[Date Prev][Date Next]
[Chronological]
[Thread]
[Top]
Re: (ITS#3707) An unknown attribute in presence filter evaluates to (?=false) instead of (?=undefined)
Kurt D. Zeilenga wrote:
>(&) and (|) are, with draft-zeilenga-ldap-t-f, valid filter
>strings. But what filter2bv produces is not a filter string,
>it's a filter diagnostic string.
>
>
>
My suggestion is to use "(&)" and "(|)" both as valid filters __and__ as
filter diagnostics, in order to exploit it as discussed later.
>>I can work this issue around as in slapo-rwm and back-meta, but this
>>would require yet another filter2bv conversion.
>>
>>
>
>For back-ldap/back-meta, it seems one really needs access to
>filter encoding as it appeared in the request so that it can
>be forwarded intact (it would be nice if we had an ldap_search()
>call where the filter was passed as BER value).
>
That would be great also for another feature I'm considering (ITS#3711).
>But given
>that filter massaging would be a nice feature, you actually
>need both access to filter encoding and another filter2bv
>function.
>
>
In principle that's correct, and I agree.
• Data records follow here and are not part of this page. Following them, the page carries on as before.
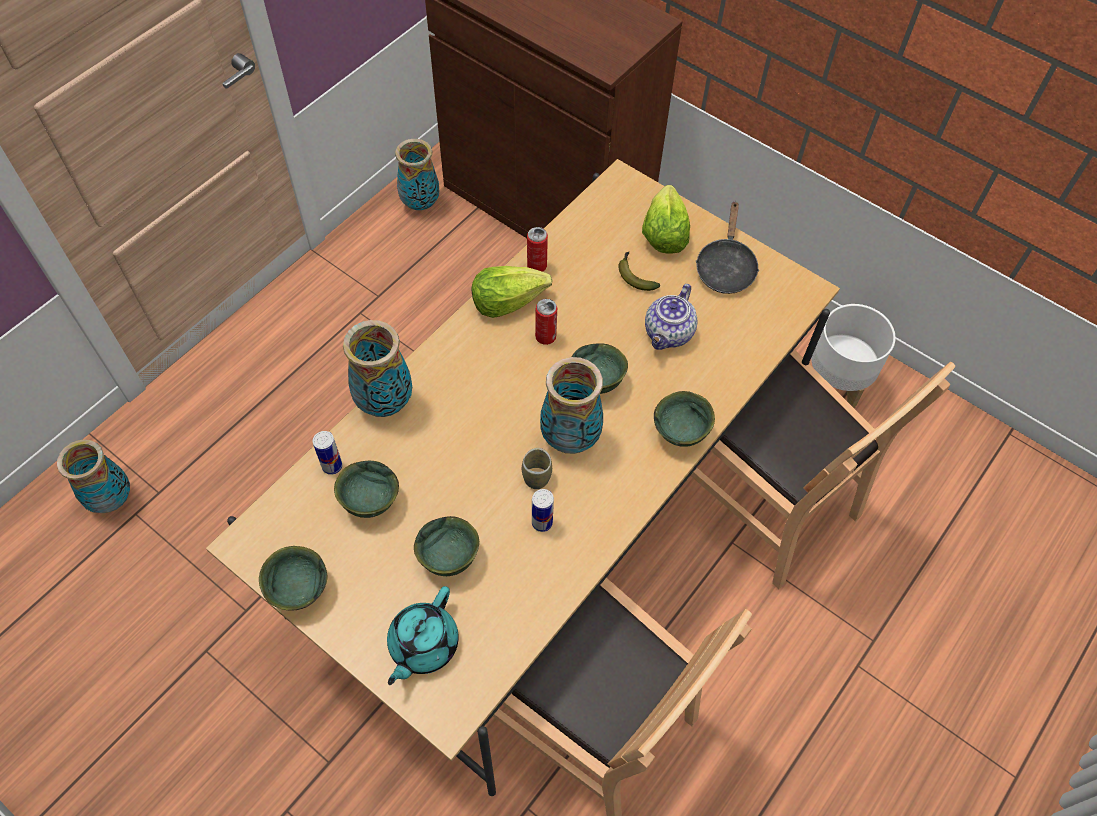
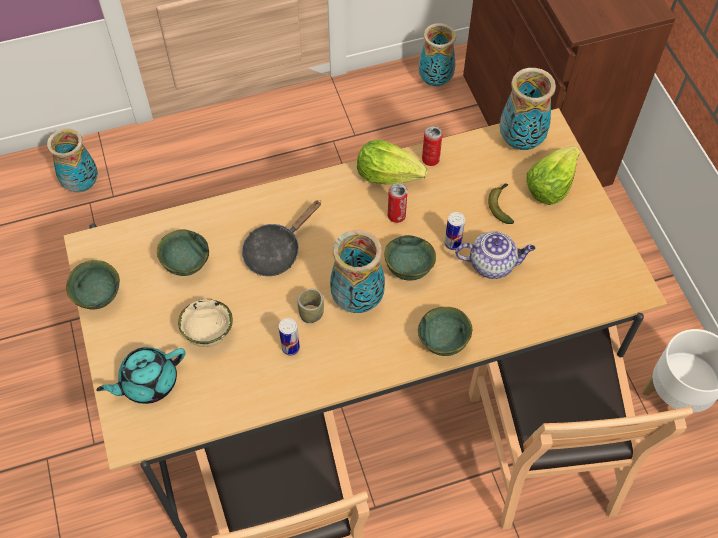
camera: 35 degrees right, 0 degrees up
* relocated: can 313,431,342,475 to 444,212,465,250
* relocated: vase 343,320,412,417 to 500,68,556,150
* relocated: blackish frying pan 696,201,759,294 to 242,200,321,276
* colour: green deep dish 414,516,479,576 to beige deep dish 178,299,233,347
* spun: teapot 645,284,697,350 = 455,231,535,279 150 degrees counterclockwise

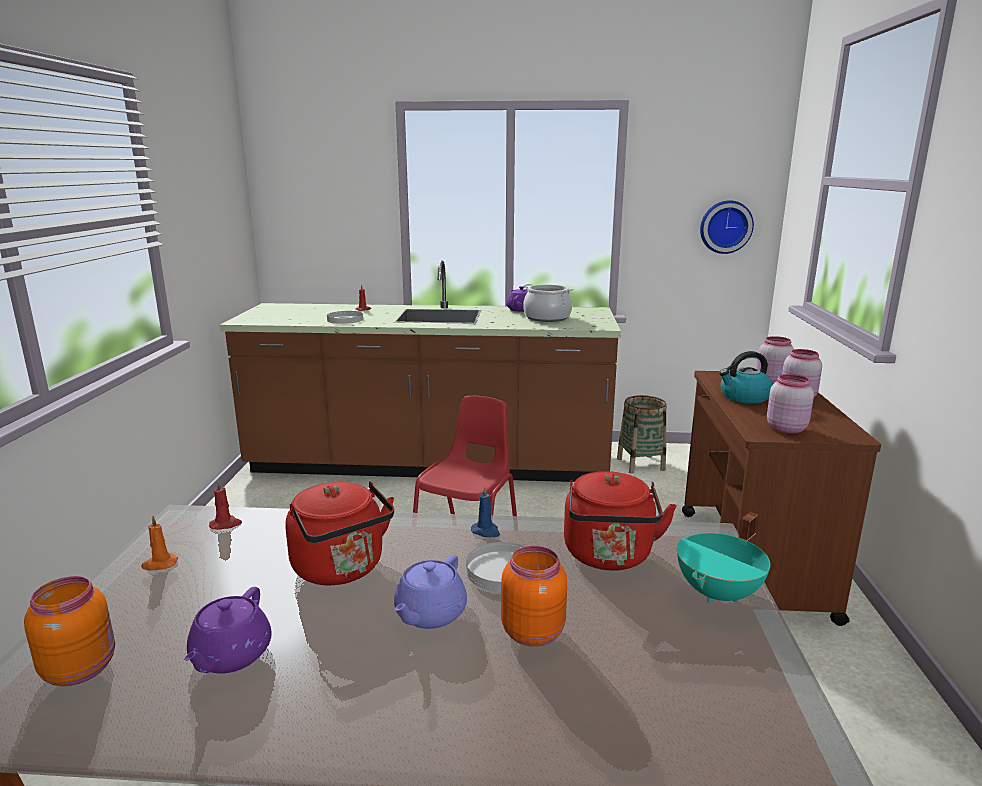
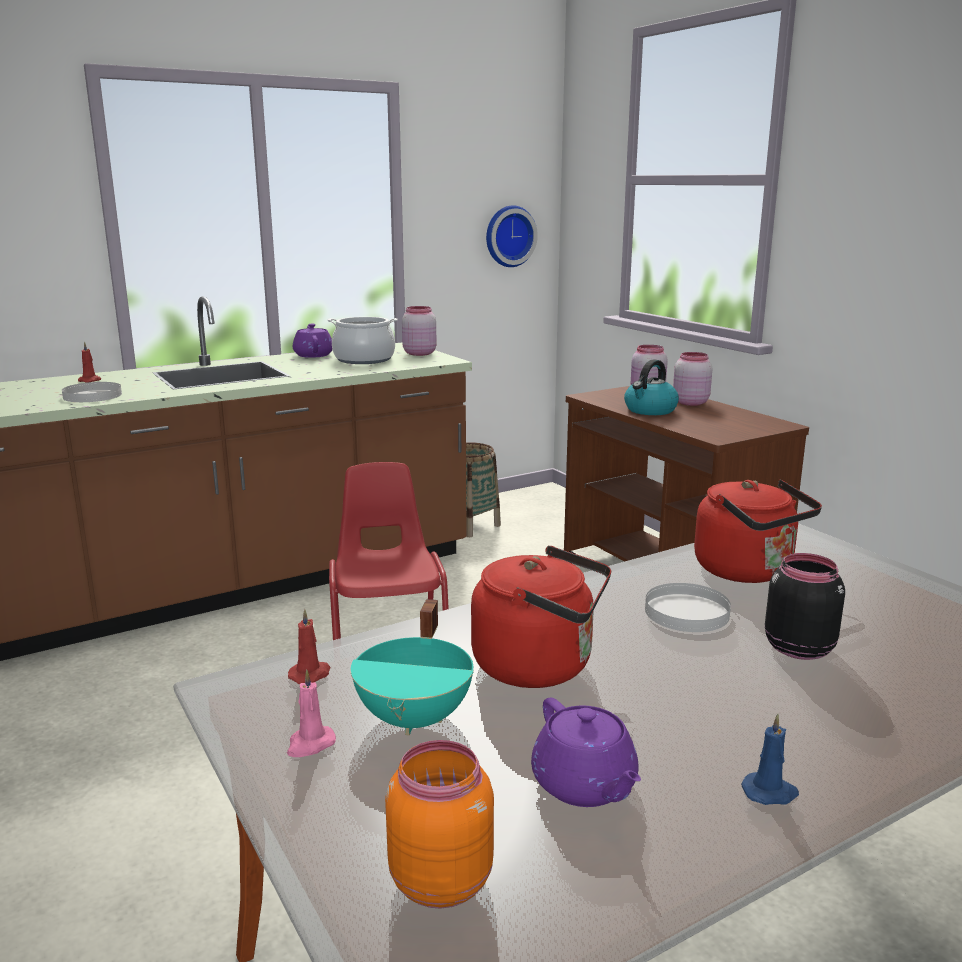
camera: 35 degrees left, 0 degrees up
* missing: purple teapot 394,555,467,629
* relocated: blue wax candle 471,487,500,537 to 741,714,799,805
* relocated: blue-green saucepot 677,512,771,603 to 351,599,474,736
* relocated: pink storage jar 767,374,814,434 to 402,306,437,356
* colour: orange wax candle 141,515,178,571 to pink wax candle 287,669,336,757
* colour: orange storage jar 501,546,567,647 to blackish storage jar 765,553,845,660

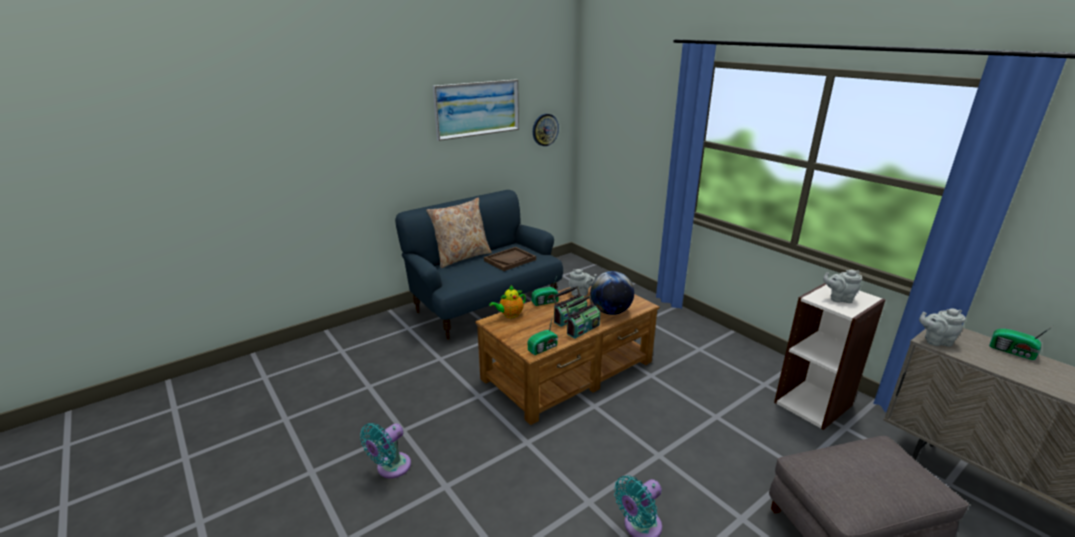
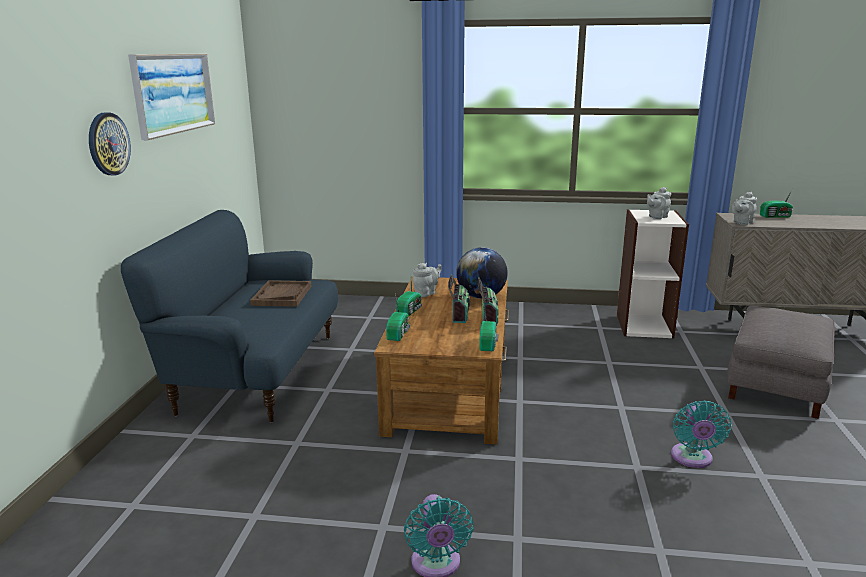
camera: 45 degrees left, 5 degrees down
* missing: beige throw pillow 426,198,492,268
* relocated: hanging clock 533,114,559,146 to 89,112,131,175
* exchanged: teapot 489,285,526,318 to radio receiver 386,293,410,341

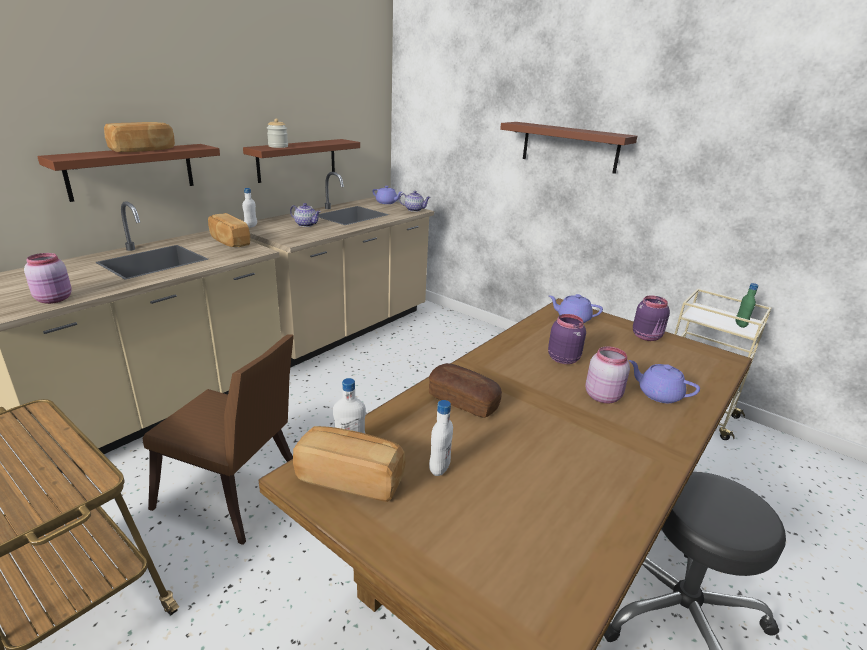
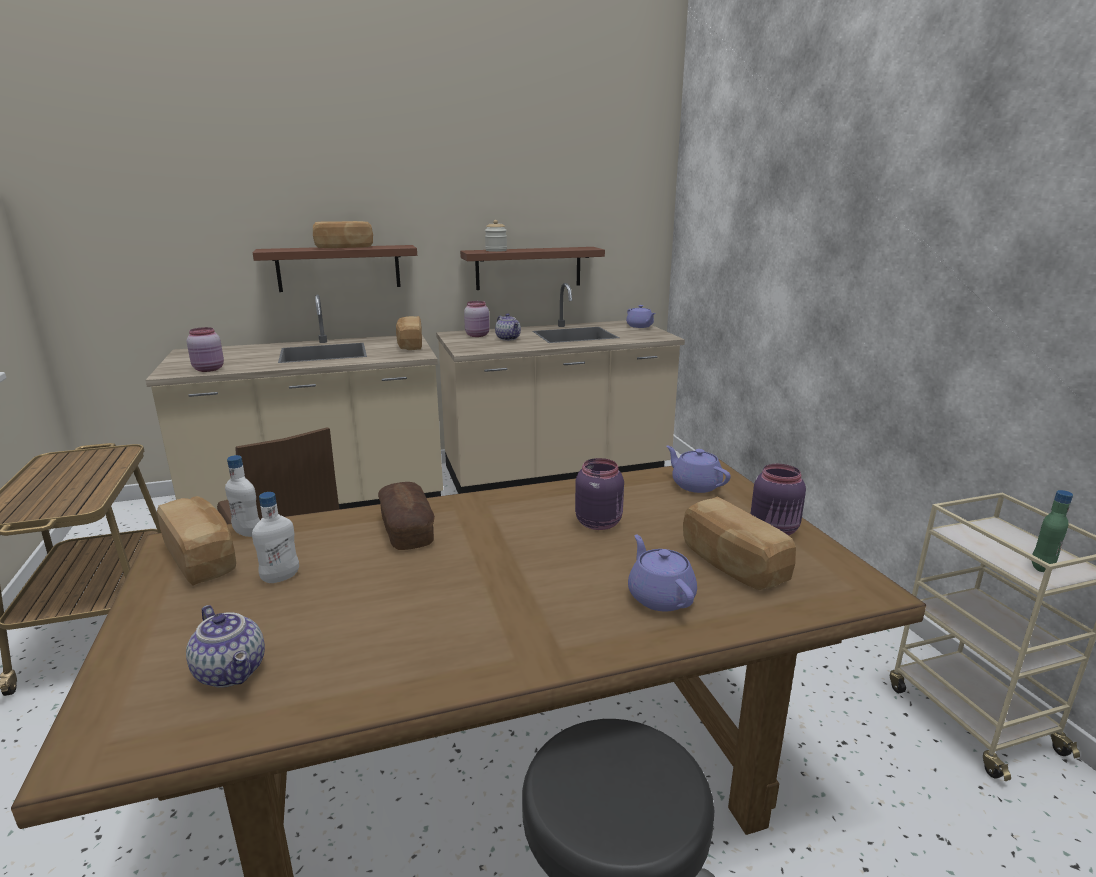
camera: 35 degrees right, 5 degrees down
* missing: white drink bottle 242,188,257,228
* missing: brown bracket shelf 500,122,637,174
* appeared: bakery bread 683,497,796,590
* relocated: teapot 399,191,431,212 to 186,605,265,688
* relocated: pink storage jar 586,346,630,403 to 464,301,490,337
In practice, filter2bv is
already performed by the frontend, so it wouldn't be required; yet, the
diagnostics make the resulting filter unusable as is in functions that
require the filter in its string representation (like back-ldap and
back-meta, for instance). The use of filter diagnostics like "(&)" and
"(|)" instead of "(?=true)" and "(?=false)" would make the filter yet
clearly identifiable as using t-f tokens, but would also make it
conformant to filter string representations. The use of diagnostics
like "(?=undefined)" and "(?=error)" is acceptable, since it makes the
filter correctly unusable, so that ldap_search() spits it out without
performing the operation. This may be consistent (after my fix) with
back-ldap usage (back-meta is not affected for different reasons).
The current workaround I'm using is:
- call ldap_search(); in case of filtr parsing error:
- look for "(?=" without a preceding "\";
- if they evaluate to "(?=true)" or "(?=false)"
- if the remote server supports it, replace it with "(&)" or "(|)",
respctively
- if it doesn't, try a best approximation of ""(objectClass=*)" or
"(!(objectClass=*))", respectively
- if it does elavuate to "(?=<somethig else>)" reject the operation.
With the suggested change, I wouldn't need the above, or, alternatively,
to walk the tree representation of the filter, replace the occurrences
of "(?=true)" and "(?=false)", and re-run filter2bv, which was already
called by the frontend. The latter procedure is run by back-meta and
slapo-rwm because they may need to rewrite DN-valued attrs anyway.
The question is:
- is the suggested rearrangement of diagnostics acceptable?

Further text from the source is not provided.